Soluble and Insoluble Polymers

Microplastics are polymers with low water solubility. Because microplastics are poorly soluble in water and do not degrade, they may persist in aquatic environment, absorb toxins in the water, be eaten by marine life and eventually enter our food chain.

Insoluble Water soluble
  • polystyrene (PS)
  • polyethylene (PE)
  • polypropylene (PPE)
  • polymethyl methacrylate (PMMA)
  • polyvinyl chloride (PVC)
  • polyisobutilene (PIB)
  • polyethyleneglycol (PEG)
  • polyacrylic acid (PAA)
  • polyacrylamide (PAM)
  • polyvinyl alcohol (PVA)

Sources of Microplastics

Microplastics come from a variety of sources, including from larger plastic debris that degrades into smaller and smaller pieces. The most well-known source is microbeads, which are very tiny pieces of manufactured polyethylene plastics used as exfoliants in some cleansers and toothpastes.

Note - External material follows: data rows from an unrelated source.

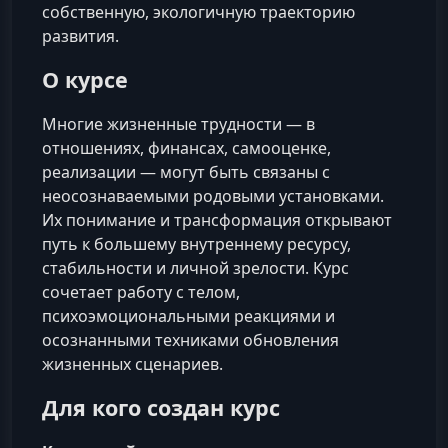
собственную, экологичную траекторию
развития.
О курсе
Многие жизненные трудности — в
отношениях, финансах, самооценке,
реализации — могут быть связаны с
неосознаваемыми родовыми установками.
Их понимание и трансформация открывают
путь к большему внутреннему ресурсу,
стабильности и личной зрелости. Курс
сочетает работу с телом,
психоэмоциональными реакциями и
осознанными техниками обновления
жизненных сценариев.
Для кого создан курс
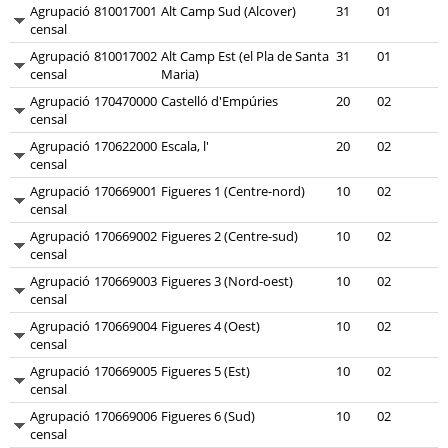
Agrupació
810017001
Alt Camp Sud (Alcover)
31
01
censal
Agrupació
810017002
Alt Camp Est (el Pla de Santa
31
01
censal
Maria)
Agrupació
170470000
Castelló d'Empúries
20
02
censal
Agrupació
170622000
Escala, l'
20
02
censal
Agrupació
170669001
Figueres 1 (Centre-nord)
10
02
censal
Agrupació
170669002
Figueres 2 (Centre-sud)
10
02
censal
Agrupació
170669003
Figueres 3 (Nord-oest)
10
02
censal
Agrupació
170669004
Figueres 4 (Oest)
10
02
censal
Agrupació
170669005
Figueres 5 (Est)
10
02
censal
Agrupació
170669006
Figueres 6 (Sud)
10
02
censal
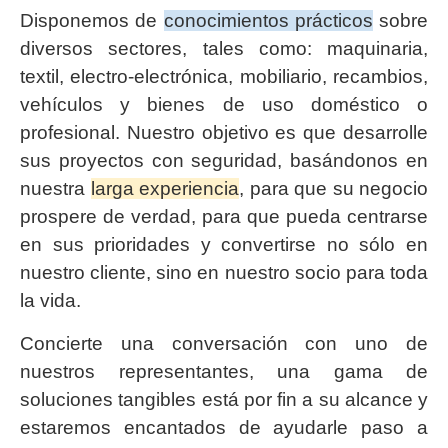
Disponemos de
conocimientos prácticos
sobre
diversos sectores, tales como: maquinaria,
textil, electro-electrónica, mobiliario, recambios,
vehículos y bienes de uso doméstico o
profesional. Nuestro objetivo es que desarrolle
sus proyectos con seguridad, basándonos en
nuestra
larga experiencia
, para que su negocio
prospere de verdad, para que pueda centrarse
en sus prioridades y convertirse no sólo en
nuestro cliente, sino en nuestro socio para toda
la vida.
Concierte una conversación con uno de
nuestros representantes, una gama de
soluciones tangibles está por fin a su alcance y
estaremos encantados de ayudarle paso a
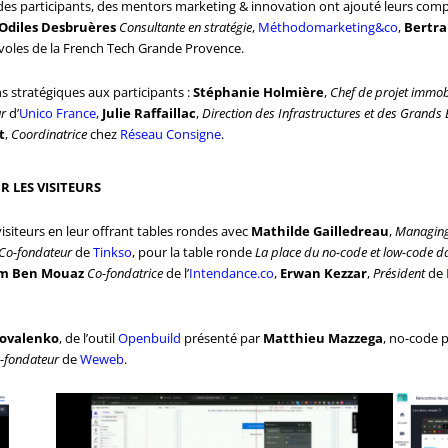
es participants, des mentors marketing & innovation ont ajouté leurs com
Odiles Desbruères
Consultante en stratégie
,
Méthodomarketing&co
,
Bertra
oles de la French Tech Grande Provence.
 stratégiques aux participants :
Stéphanie Holmière
,
Chef de projet immobil
r
d’
Unico France
,
Julie Raffaillac
,
Direction des Infrastructures et des Grand
t
,
Coordinatrice
chez
Réseau Consigne
.
 LES VISITEURS
siteurs en leur offrant tables rondes avec
Mathilde Gailledreau
,
Managing
Co-fondateur
de
Tinkso
, pour la table ronde
La place du no-code et low-code da
m Ben Mouaz
Co-fondatrice
de l’
Intendance.co
,
Erwan Kezzar
,
Président
de
Kovalenko
, de l’outil
Openbuild
présenté par
Matthieu Mazzega
, no-code 
o-fondateur
de
Weweb
.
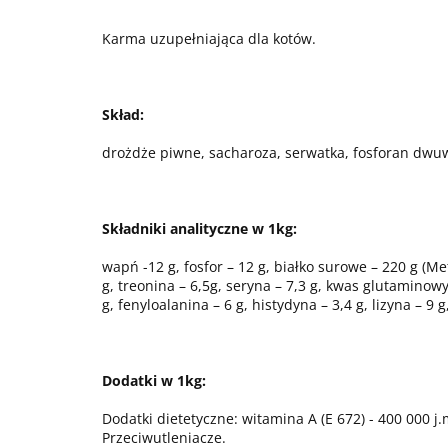
Karma uzupełniająca dla kotów.
Skład:
drożdże piwne, sacharoza, serwatka, fosforan dw
Składniki analityczne w 1kg:
wapń -12 g, fosfor – 12 g, białko surowe – 220 g (Me
g, treonina – 6,5g, seryna – 7,3 g, kwas glutaminowy –
g, fenyloalanina – 6 g, histydyna – 3,4 g, lizyna – 9 g
Dodatki w 1kg:
Dodatki dietetyczne: witamina A (E 672) - 400 000 j.
Przeciwutleniacze.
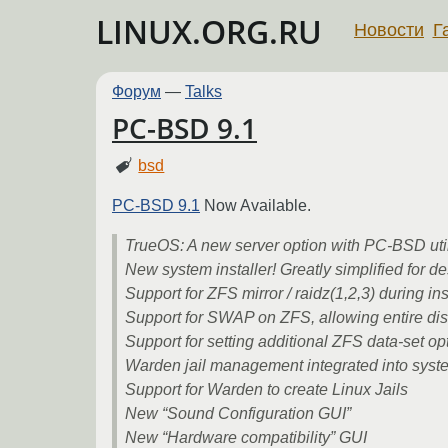
LINUX.ORG.RU
Новости
Г
Форум
—
Talks
PC-BSD 9.1
bsd
PC-BSD 9.1
Now Available.
TrueOS: A new server option with PC-BSD utili
New system installer! Greatly simplified for de
Support for ZFS mirror / raidz(1,2,3) during ins
Support for SWAP on ZFS, allowing entire disk
Support for setting additional ZFS data-set o
Warden jail management integrated into system
Support for Warden to create Linux Jails
New “Sound Configuration GUI”
New “Hardware compatibility” GUI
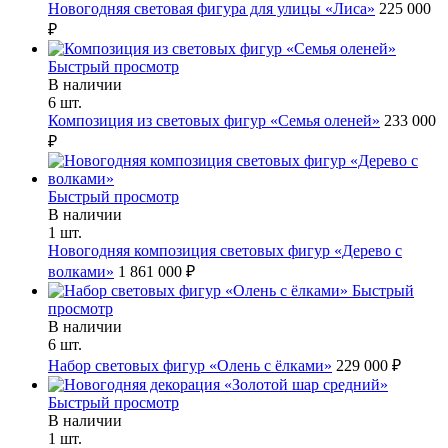
Новогодняя световая фигура для улицы «Лиса»
225 000
₽
Быстрый просмотр
В наличии
6 шт.
Композиция из световых фигур «Семья оленей»
233 000
₽
Быстрый просмотр
В наличии
1 шт.
Новогодняя композиция световых фигур «Дерево с
волками»
1 861 000 ₽
Быстрый
просмотр
В наличии
6 шт.
Набор световых фигур «Олень с ёлками»
229 000 ₽
Быстрый просмотр
В наличии
1 шт.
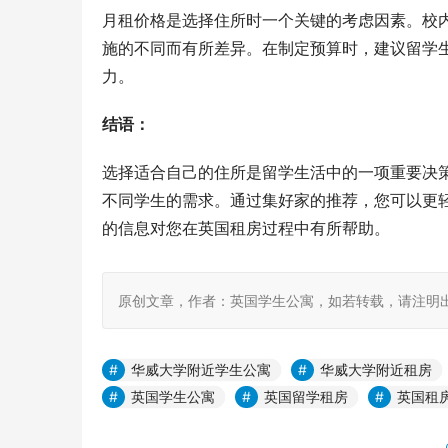
月租价格是选择住所时一个关键的考虑因素。校
施的不同而有所差异。在制定预算时，建议留学
力。
结语：
选择适合自己的住所是留学生活中的一项重要决
不同学生的需求。通过集好家的推荐，您可以更
的信息对您在英国租房过程中有所帮助。
原创文章，作者：英国学生公寓，如若转载，请注明出处：https:
华威大学附近学生公寓
华威大学附近租房
英国学生公寓
英国留学租房
英国租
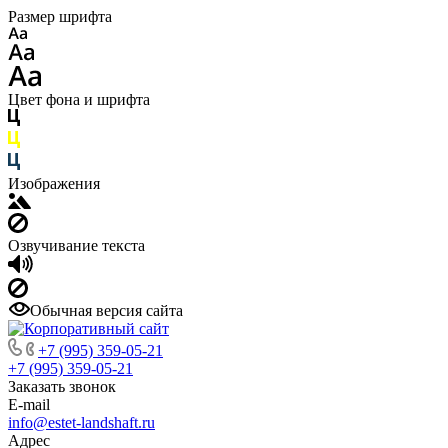
Размер шрифта
Цвет фона и шрифта
Изображения
Озвучивание текста
Обычная версия сайта
+7 (995) 359-05-21
+7 (995) 359-05-21
Заказать звонок
E-mail
info@estet-landshaft.ru
Адрес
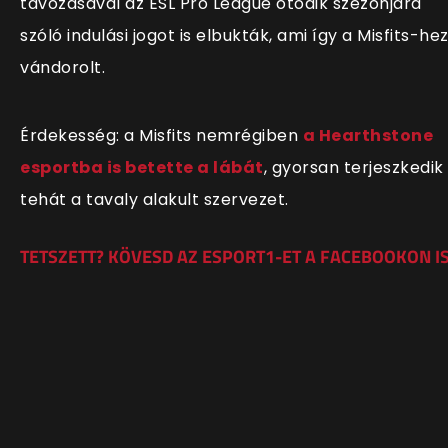
távozásával az ESL Pro League ötödik szezonjára
szóló indulási jogot is elbukták, ami így a Misfits-he
vándorolt.
Érdekesség: a Misfits nemrégiben
a Hearthstone
esportba is betette a lábát
, gyorsan terjeszkedik
tehát a tavaly alakult szervezet.
TETSZETT? KÖVESD AZ ESPORT1-ET A FACEBOOKON IS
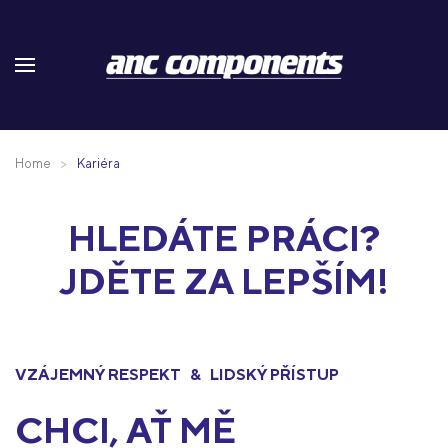
Skip to main content
Home
Kariéra
HLEDÁTE PRÁCI?
JDĚTE ZA LEPŠÍM!
VZÁJEMNÝ RESPEKT & LIDSKÝ PŘÍSTUP
CHCI, AŤ MĚ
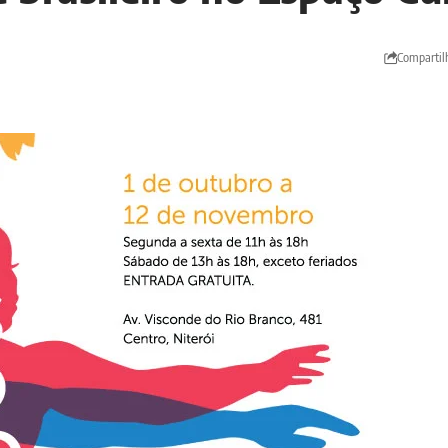
Compartil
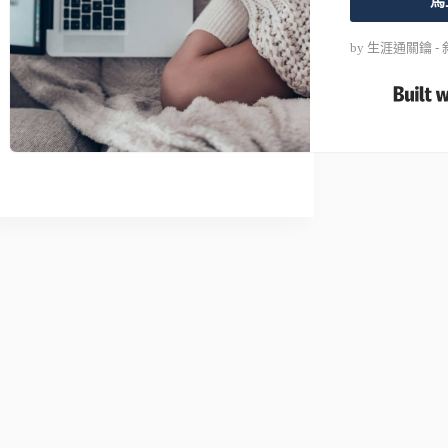
馬
by 生涯通關鑰 - 斜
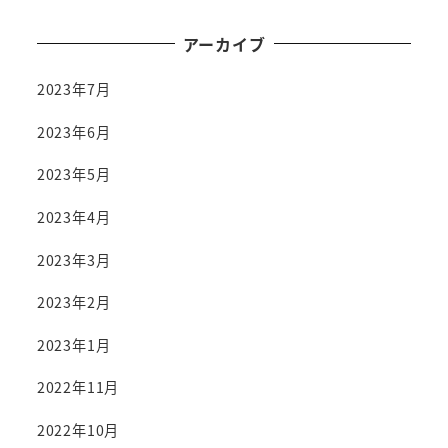
アーカイブ
2023年7月
2023年6月
2023年5月
2023年4月
2023年3月
2023年2月
2023年1月
2022年11月
2022年10月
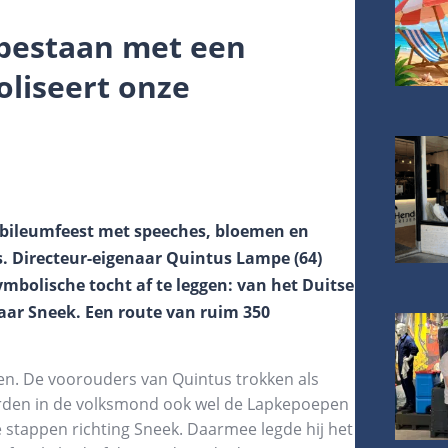
 bestaan met een
oliseert onze
 jubileumfeest met speeches, bloemen en
. Directeur-eigenaar Quintus Lampe (64)
mbolische tocht af te leggen: van het Duitse
ar Sneek. Een route van ruim 350
gen. De voorouders van Quintus trokken als
werden in de volksmond ook wel de Lapkepoepen
stappen richting Sneek. Daarmee legde hij het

In addition, intentionally-added microplastic particles can be found in a range of products such as personal care products, detergents, cleaning products, paints and plant protection products.

Oxo-degradable Plastics

EU is also looking at the ban of oxo-degradable plastics. Oxo-degradable plastics are conventional plastics that contain additives that promote the oxidation of the material under certain conditions. They are used in applications such as agricultural films, rubbish and carrier bags, food packaging, and landfill covers. They can break down into very small particles, potentially contributing to environmental contamination by microplastics.